§ TEXTO DE ESTUDIO
----------

Con relación a la reducción de los impuestos a las personas físicas, el beneficio es muy pequeño, el 80% de los contribuyentes personas físicas verán incrementada su renta en menos del 2%. En palabras simples, quienes perciben menos de 35,000 dólares al mes, prácticamente no sentirán el beneficio. La parte buena quizá es que esta reforma prácticamente obliga a los estados a reducir sus impuestos locales, puesto que de estado a estado hay variaciones bastante significativas.
Por cuanto va al recorte de impuestos a las empresas, es otra cosa. Aquí es donde esta lo bueno. La tasa sobre renta o beneficios pasó del 35% al 21% (aunque se limitan algunas deducciones), lo cual es significativo. Pero no solo eso, esta reforma prevé que las empresas norteamericanas que tengan negocios e ingresos en el extranjero, no tengan que tributar dos veces para llevar el dinero a bancos estadounidenses, lo cual significaría que el dinero de las multinacionales dejaría de quedarse en paraísos como Singapur o Irlanda y volvería a circular dentro de los Estados Unidos.
Y aunque para los libertarios de la economía esto suena a una maravilla, debo puntualizar también otros aspectos de esta reforma, con relación al contexto en el país del Norte.

----------

§ MATERIAL DE CONSULTA
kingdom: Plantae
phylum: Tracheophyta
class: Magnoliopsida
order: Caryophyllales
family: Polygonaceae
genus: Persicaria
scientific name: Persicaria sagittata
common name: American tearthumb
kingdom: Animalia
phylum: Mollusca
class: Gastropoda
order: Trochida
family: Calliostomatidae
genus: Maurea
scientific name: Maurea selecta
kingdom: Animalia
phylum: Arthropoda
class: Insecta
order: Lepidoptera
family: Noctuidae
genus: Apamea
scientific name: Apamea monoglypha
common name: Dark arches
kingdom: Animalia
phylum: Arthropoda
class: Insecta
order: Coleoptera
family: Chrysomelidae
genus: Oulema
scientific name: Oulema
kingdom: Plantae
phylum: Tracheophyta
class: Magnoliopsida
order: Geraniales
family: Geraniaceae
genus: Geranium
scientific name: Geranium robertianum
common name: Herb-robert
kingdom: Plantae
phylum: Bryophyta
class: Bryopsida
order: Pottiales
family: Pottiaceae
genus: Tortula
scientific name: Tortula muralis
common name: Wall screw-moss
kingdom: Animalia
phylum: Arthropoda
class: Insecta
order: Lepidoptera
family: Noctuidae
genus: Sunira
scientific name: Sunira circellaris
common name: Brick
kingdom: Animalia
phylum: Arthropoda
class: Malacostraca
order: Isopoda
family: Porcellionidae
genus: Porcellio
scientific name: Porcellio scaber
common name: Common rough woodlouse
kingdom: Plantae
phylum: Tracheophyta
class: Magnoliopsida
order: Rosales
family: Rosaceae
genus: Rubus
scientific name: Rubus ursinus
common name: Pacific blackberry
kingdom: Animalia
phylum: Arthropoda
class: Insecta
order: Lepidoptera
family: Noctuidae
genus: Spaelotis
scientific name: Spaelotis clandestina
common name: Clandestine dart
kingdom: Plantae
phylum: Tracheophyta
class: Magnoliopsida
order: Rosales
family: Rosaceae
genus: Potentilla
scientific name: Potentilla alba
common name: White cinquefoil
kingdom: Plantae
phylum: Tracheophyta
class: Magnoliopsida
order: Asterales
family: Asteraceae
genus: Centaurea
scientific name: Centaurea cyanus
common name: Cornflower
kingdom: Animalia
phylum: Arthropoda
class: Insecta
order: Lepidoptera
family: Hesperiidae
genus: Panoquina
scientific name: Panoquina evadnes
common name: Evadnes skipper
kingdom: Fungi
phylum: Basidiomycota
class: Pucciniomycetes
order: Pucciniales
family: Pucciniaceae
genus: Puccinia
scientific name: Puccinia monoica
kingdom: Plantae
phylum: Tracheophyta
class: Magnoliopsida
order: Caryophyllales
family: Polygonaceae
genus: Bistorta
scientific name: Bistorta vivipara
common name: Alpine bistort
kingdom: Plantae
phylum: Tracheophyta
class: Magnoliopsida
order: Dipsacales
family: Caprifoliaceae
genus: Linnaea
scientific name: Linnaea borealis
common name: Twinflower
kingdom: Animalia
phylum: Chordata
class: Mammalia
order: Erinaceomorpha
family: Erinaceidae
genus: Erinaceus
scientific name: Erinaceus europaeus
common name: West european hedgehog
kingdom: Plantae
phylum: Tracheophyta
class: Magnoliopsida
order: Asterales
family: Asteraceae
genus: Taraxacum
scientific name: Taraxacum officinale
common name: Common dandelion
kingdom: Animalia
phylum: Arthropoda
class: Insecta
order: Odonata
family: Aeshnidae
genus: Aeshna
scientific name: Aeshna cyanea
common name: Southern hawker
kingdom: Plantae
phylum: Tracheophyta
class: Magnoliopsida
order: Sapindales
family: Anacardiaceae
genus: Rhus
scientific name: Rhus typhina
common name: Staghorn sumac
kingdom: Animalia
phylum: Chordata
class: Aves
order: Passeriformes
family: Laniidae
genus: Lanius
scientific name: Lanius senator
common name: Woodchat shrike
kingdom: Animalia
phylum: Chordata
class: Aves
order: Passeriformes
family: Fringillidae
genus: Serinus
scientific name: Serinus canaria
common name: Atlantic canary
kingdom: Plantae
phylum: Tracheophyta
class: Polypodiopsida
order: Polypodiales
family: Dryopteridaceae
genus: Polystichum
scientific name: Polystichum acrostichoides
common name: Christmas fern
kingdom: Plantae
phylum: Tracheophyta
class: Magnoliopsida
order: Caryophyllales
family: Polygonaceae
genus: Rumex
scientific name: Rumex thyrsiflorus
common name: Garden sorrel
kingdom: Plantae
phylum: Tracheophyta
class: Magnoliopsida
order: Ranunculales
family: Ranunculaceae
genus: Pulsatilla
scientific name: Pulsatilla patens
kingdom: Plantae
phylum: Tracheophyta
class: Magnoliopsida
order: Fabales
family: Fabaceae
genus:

----------

§ COMPRUEBA LO APRENDIDO
1. Copia del texto sobre la reforma fiscal el fragmento que va de "Por cuanto va" a "los Estados Unidos.".
2. Según el texto sobre la reforma fiscal, ¿de qué porcentaje a qué porcentaje pasó la tasa sobre la renta o los beneficios de las empresas?
3. Sigue escribiendo el texto sobre la reforma fiscal a partir de su última oración.

§ RESPUESTAS
1.
Por cuanto va al recorte de impuestos a las empresas, es otra cosa. Aquí es donde esta lo bueno. La tasa sobre renta o beneficios pasó del 35% al 21% (aunque se limitan algunas deducciones), lo cual es significativo. Pero no solo eso, esta reforma prevé que las empresas norteamericanas que tengan negocios e ingresos en el extranjero, no tengan que tributar dos veces para llevar el dinero a bancos estadounidenses, lo cual significaría que el dinero de las multinacionales dejaría de quedarse en paraísos como Singapur o Irlanda y volvería a circular dentro de los Estados Unidos.

2. Pasó del 35% al 21%.

3.
Trump quiere ser un libertario, recortar impuestos a los que producen riqueza, que el estado no saquee al mercado. Pero al mismo tiempo ¡Quiere más gasto público! Donald Trump, al tiempo que presenta una reforma que supone una menor recaudación del gobierno a cambio de mayor circulación de dinero, presenta también un mesiánico plan de infraestructura que requerirá de mucho dinero, que aunado al incremento en el gasto militar que se prevé para los próximos años por parte de su administración, solo puede significar una cosa: contratación de deuda, que es otra forma de decir que habrá aumento en el déficit (que se había reducido con Obama) y que se encuentra en, no estoy bromeando, del 77% del PIB.
Ante este escenario, ¿Qué debe hacer México?
Por un lado, están aquellos que desde una postura un tanto fatalista sostienen que es urgente una contrarreforma fiscal en nuestro país, puesto que la bajada de impuestos en Estados Unidos supone una posición de desventaja para la economía mexicana, una previsible fuga de capitales y de empresas al país vecino y una reducción en consecuencia de la competitividad en México.
Por el otro, están quienes creen que, si bien se trata de un fuerte golpe de timón en la política económica norteamericana, tampoco se el fin del mundo para la competitividad nacional. Cierto, el impuesto sobre beneficios (el equivalente al Impuesto sobre la renta en México) en EUA se redujo al 21% cuando nuestra tasa es del 35%, pero en términos reales, los esquemas de deducción en México son mucho más flexibles ahora que en el vecino del norte.
Los economistas están pegando el grito en el cielo, diciendo que urge una contrarreforma, reducir el ISR al 20%, gravar con IVA al 15 alimentos y medicinas, entre otras medidas. El contador por su parte sostiene que en la práctica los empresarios terminan enterando un ISR después de deducciones a veces de hasta el 12% (según la optimización de la carga fiscal), por lo que no se trata de algo alarmante.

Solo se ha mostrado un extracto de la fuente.